TASK — Return every line from the records below with the string "none".

══════

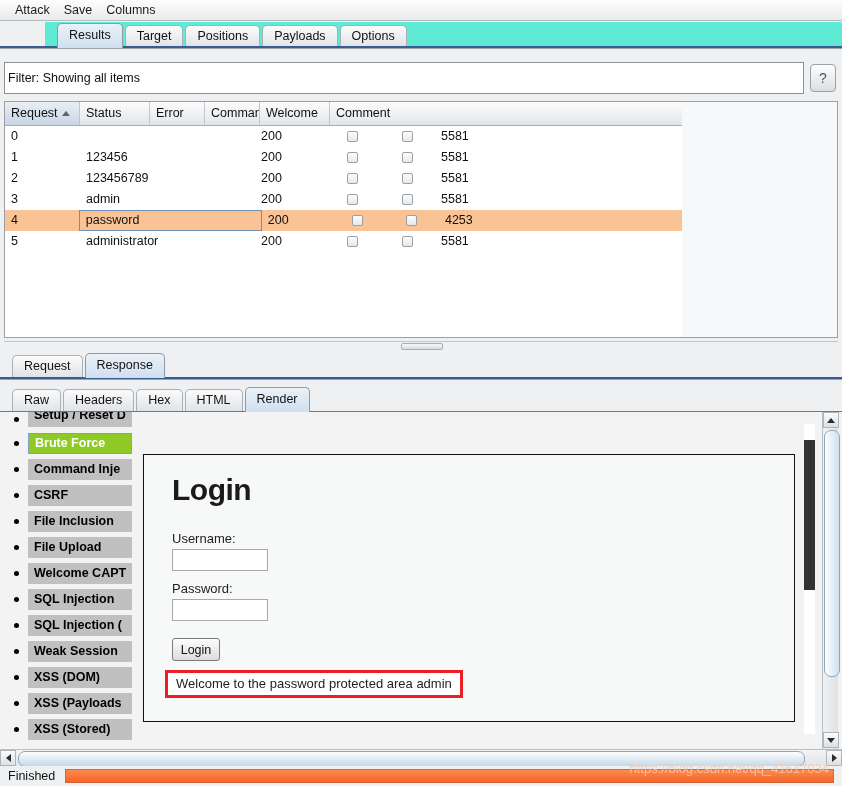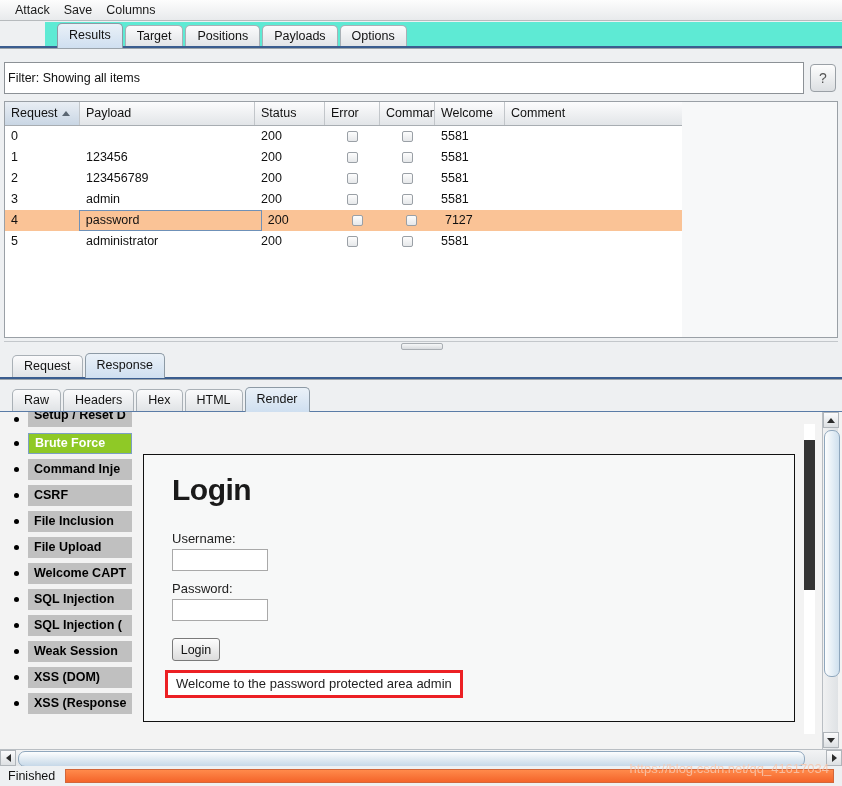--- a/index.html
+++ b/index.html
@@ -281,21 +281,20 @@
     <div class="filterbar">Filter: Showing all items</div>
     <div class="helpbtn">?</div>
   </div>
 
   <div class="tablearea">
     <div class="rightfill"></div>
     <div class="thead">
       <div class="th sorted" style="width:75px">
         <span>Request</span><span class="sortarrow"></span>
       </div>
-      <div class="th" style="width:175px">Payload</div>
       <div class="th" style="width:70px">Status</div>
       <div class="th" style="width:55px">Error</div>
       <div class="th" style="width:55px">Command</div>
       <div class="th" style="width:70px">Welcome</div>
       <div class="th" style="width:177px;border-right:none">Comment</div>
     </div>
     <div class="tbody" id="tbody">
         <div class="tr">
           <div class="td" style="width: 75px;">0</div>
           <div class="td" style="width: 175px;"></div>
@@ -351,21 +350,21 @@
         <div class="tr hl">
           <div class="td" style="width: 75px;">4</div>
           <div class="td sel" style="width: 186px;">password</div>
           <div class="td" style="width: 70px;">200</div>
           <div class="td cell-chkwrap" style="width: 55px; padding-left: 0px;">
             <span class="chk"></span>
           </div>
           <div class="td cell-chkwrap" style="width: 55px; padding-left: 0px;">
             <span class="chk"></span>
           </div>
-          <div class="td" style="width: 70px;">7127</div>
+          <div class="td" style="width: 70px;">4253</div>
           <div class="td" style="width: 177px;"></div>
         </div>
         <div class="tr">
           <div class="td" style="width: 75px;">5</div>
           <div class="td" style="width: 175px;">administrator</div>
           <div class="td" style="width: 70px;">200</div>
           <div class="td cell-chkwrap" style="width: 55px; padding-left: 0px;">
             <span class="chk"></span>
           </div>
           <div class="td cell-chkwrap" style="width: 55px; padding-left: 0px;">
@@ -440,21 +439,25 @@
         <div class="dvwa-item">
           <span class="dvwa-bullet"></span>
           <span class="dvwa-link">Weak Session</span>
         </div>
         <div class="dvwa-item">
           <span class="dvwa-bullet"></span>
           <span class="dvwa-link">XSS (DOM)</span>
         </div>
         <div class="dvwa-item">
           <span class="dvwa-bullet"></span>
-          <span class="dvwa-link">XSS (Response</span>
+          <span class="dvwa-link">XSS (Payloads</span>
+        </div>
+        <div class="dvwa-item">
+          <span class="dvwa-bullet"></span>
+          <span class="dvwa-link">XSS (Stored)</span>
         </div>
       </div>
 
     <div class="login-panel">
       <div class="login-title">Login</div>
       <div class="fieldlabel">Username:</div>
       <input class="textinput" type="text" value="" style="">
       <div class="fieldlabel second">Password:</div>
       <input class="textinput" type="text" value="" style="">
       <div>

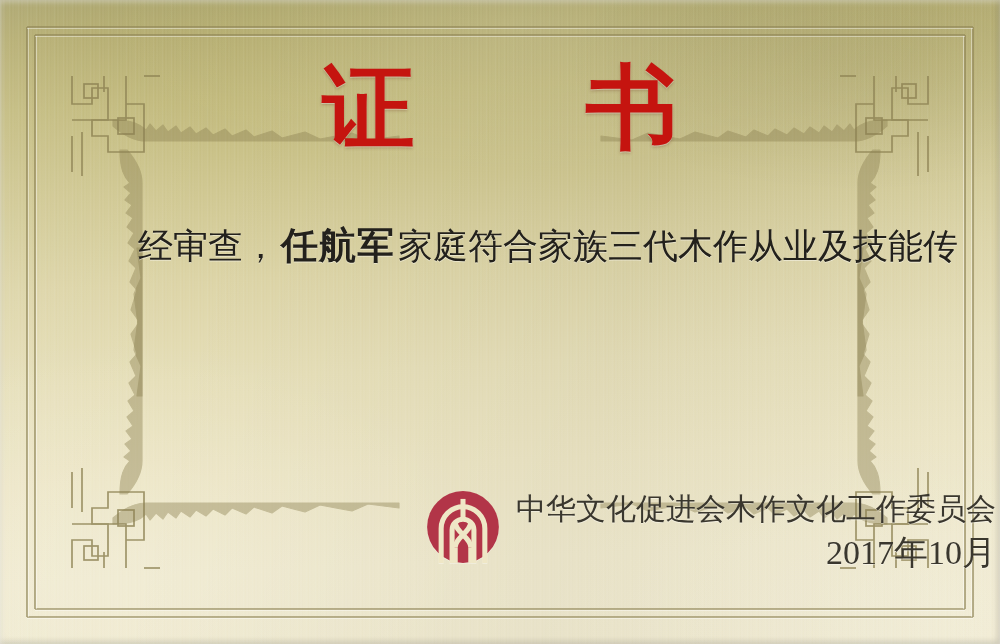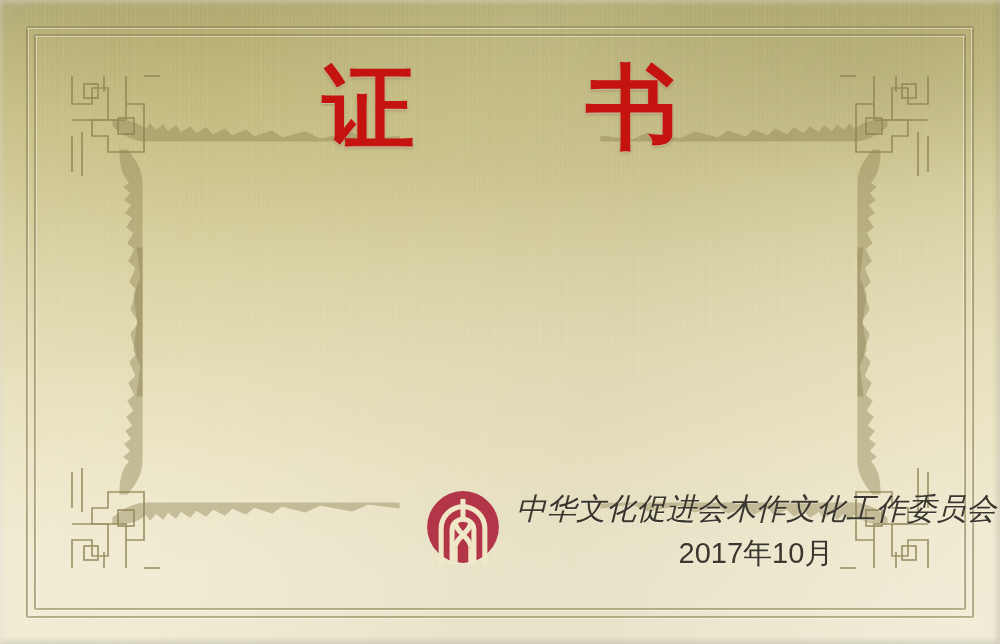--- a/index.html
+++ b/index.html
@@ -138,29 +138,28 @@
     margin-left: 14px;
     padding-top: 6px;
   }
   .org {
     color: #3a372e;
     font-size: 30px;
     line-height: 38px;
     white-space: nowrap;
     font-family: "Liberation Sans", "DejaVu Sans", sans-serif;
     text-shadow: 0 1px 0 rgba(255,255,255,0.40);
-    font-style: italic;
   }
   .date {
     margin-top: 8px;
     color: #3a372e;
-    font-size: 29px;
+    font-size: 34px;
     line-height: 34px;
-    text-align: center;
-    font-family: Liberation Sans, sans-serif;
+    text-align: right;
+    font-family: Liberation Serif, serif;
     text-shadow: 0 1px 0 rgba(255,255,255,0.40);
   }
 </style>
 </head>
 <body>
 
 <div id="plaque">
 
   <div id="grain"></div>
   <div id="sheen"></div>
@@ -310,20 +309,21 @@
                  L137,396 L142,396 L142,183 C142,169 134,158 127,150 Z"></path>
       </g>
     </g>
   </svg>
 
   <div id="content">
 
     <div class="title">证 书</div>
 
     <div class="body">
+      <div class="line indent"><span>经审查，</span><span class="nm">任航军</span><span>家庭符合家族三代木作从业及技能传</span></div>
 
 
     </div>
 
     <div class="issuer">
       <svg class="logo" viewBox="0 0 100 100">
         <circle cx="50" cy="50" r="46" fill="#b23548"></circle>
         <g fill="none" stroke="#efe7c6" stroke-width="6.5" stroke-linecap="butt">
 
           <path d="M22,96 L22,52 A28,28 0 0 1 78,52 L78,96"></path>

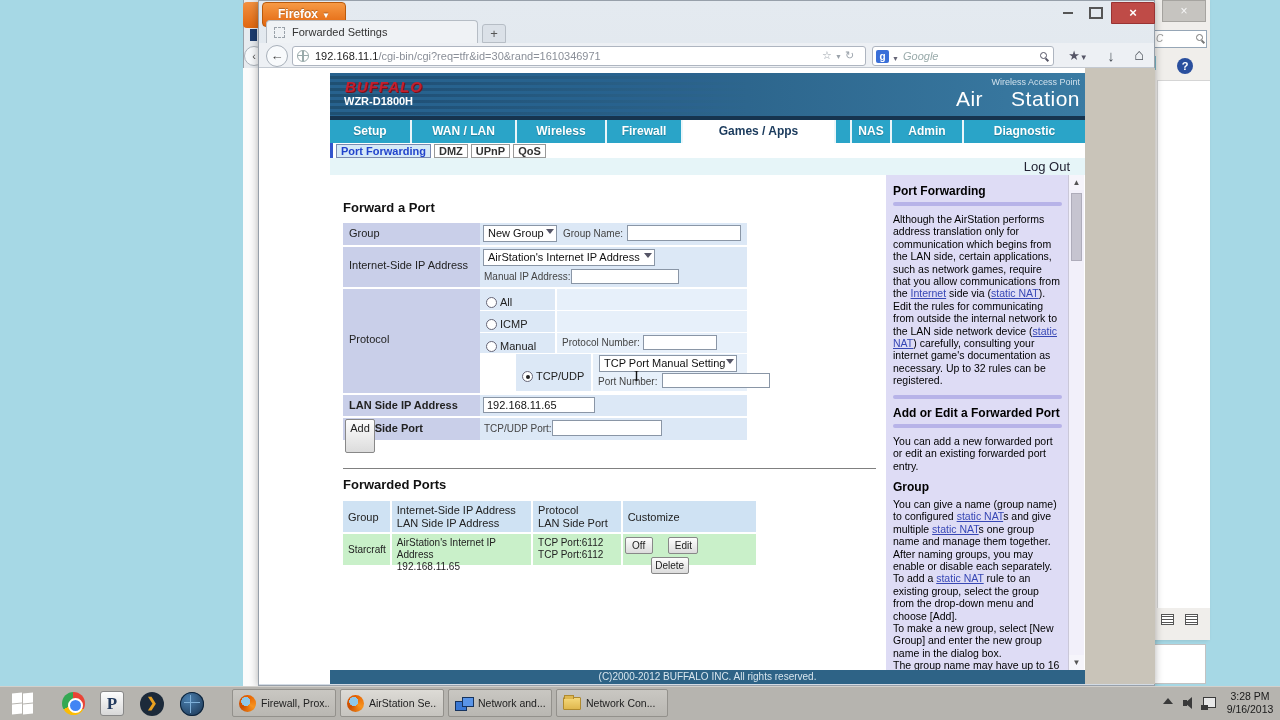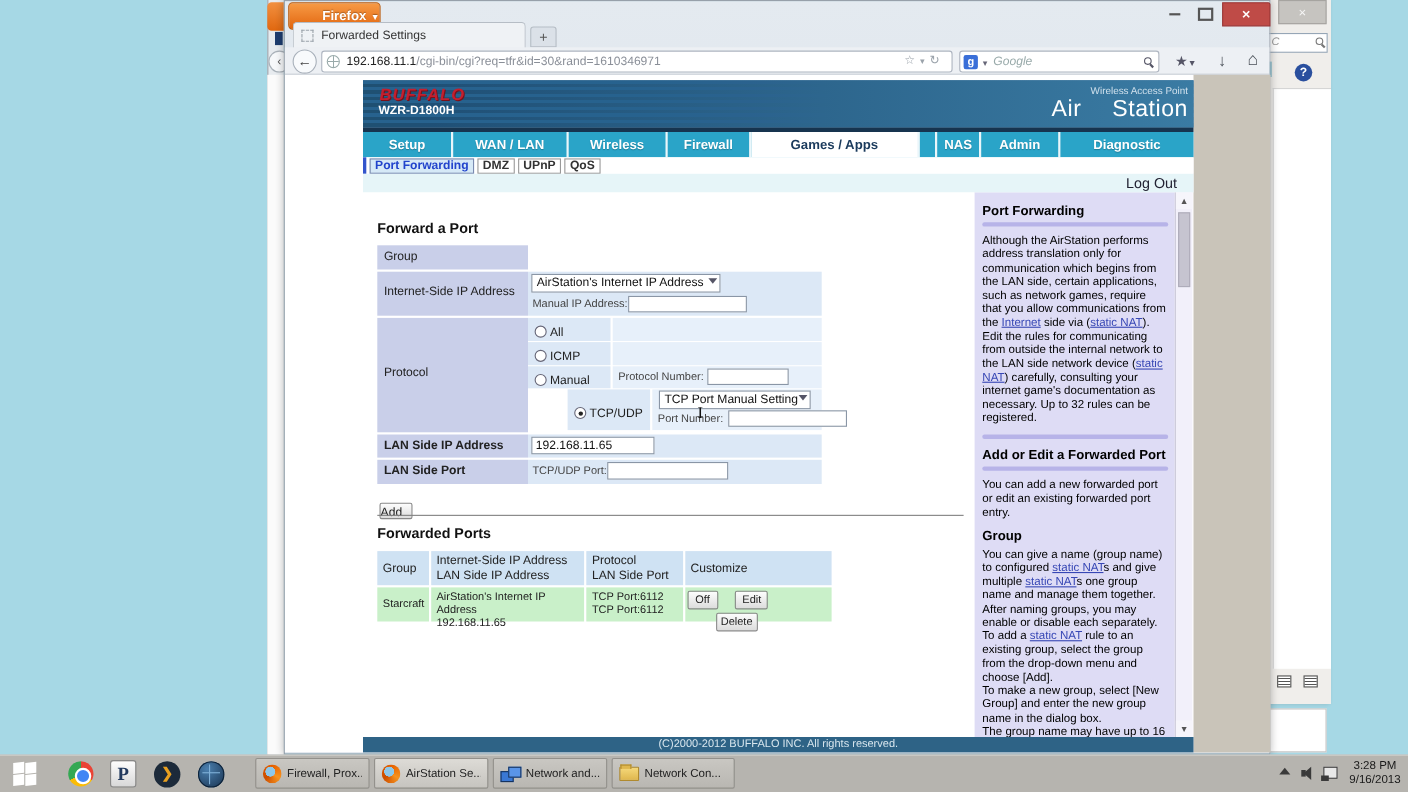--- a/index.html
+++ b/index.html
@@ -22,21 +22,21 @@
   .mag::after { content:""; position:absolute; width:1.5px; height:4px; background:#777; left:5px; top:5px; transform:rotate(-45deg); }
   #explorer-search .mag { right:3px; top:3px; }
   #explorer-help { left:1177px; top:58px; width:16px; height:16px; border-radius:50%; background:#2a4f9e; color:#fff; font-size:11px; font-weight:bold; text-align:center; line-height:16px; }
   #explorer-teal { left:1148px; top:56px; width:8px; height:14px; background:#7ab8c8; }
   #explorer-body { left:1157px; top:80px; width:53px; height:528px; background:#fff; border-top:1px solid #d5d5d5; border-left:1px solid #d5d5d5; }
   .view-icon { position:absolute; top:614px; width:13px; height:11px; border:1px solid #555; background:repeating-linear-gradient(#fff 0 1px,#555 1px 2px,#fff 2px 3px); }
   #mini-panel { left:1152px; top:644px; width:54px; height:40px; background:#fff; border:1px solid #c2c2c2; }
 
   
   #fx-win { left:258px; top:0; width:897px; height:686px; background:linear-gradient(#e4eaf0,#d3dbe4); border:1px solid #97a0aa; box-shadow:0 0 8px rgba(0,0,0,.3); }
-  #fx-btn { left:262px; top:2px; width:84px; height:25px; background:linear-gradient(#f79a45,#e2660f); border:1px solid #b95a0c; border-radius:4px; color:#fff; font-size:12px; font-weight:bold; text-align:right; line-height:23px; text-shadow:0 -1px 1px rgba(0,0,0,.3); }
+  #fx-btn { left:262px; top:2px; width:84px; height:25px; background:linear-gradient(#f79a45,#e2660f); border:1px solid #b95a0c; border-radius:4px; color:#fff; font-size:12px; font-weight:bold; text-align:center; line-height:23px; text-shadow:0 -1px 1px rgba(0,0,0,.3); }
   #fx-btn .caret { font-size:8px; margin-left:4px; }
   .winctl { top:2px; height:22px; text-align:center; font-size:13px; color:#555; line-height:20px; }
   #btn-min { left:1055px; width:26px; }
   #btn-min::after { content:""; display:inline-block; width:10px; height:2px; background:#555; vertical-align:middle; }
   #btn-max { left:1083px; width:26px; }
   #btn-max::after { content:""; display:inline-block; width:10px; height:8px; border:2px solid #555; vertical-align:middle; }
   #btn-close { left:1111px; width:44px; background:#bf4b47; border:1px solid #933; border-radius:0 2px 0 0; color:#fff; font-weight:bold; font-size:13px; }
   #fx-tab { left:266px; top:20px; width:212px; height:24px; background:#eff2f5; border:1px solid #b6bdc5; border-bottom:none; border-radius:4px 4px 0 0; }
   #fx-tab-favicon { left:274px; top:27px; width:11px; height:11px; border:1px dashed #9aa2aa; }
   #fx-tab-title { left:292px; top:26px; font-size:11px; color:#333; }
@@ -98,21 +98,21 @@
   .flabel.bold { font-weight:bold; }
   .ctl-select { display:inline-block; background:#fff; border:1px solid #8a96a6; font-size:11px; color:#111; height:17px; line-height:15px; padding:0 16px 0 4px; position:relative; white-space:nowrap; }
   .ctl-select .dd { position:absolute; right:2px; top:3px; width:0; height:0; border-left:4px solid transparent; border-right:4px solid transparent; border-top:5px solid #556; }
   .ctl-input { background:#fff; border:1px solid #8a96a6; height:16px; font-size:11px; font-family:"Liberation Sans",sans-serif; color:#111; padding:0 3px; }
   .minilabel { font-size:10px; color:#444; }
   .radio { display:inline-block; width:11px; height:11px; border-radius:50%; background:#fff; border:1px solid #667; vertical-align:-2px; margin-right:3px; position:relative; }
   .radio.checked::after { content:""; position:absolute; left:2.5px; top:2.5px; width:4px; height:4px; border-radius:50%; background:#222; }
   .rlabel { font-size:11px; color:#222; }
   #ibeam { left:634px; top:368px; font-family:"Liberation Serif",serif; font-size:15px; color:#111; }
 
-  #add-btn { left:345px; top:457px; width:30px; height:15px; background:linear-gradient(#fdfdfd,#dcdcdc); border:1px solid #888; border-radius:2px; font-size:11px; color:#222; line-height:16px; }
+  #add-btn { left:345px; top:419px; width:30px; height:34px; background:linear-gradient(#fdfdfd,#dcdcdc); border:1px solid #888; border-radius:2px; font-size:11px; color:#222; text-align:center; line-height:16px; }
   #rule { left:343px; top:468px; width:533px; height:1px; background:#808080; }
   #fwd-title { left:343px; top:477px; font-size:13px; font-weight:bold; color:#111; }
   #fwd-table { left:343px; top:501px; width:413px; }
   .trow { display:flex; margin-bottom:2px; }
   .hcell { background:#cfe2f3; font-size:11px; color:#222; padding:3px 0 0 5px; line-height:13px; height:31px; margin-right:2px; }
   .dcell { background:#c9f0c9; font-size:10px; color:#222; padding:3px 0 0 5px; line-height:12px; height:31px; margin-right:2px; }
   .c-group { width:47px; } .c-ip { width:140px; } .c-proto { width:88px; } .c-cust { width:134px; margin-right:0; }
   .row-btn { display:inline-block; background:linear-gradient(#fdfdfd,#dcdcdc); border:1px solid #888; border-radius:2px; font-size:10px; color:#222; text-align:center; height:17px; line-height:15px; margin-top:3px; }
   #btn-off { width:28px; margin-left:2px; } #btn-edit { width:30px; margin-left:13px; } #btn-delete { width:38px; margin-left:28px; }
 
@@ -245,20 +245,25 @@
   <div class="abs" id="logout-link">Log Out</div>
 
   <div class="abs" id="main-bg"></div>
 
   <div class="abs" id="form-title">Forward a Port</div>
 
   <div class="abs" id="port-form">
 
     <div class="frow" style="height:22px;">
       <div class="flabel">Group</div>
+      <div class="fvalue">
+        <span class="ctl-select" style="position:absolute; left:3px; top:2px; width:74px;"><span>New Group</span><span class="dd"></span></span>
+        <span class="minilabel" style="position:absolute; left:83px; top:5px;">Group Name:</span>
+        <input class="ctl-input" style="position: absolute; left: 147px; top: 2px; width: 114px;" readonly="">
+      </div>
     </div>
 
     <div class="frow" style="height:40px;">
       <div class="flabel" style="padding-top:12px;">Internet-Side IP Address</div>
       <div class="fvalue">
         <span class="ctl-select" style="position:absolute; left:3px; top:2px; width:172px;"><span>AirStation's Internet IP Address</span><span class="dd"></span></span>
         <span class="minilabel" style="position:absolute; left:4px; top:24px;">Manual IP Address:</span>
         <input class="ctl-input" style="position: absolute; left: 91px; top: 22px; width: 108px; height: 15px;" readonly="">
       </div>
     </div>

══════

EXERCISE RESPONSE —
       <div class="th" style="width:177px;border-right:none">Comment</div>
         <g fill="none" stroke="#efe7c6" stroke-width="6.5" stroke-linecap="butt">
   #fx-tab { left:266px; top:20px; width:212px; height:24px; background:#eff2f5; border:1px solid #b6bdc5; border-bottom:none; border-radius:4px 4px 0 0; }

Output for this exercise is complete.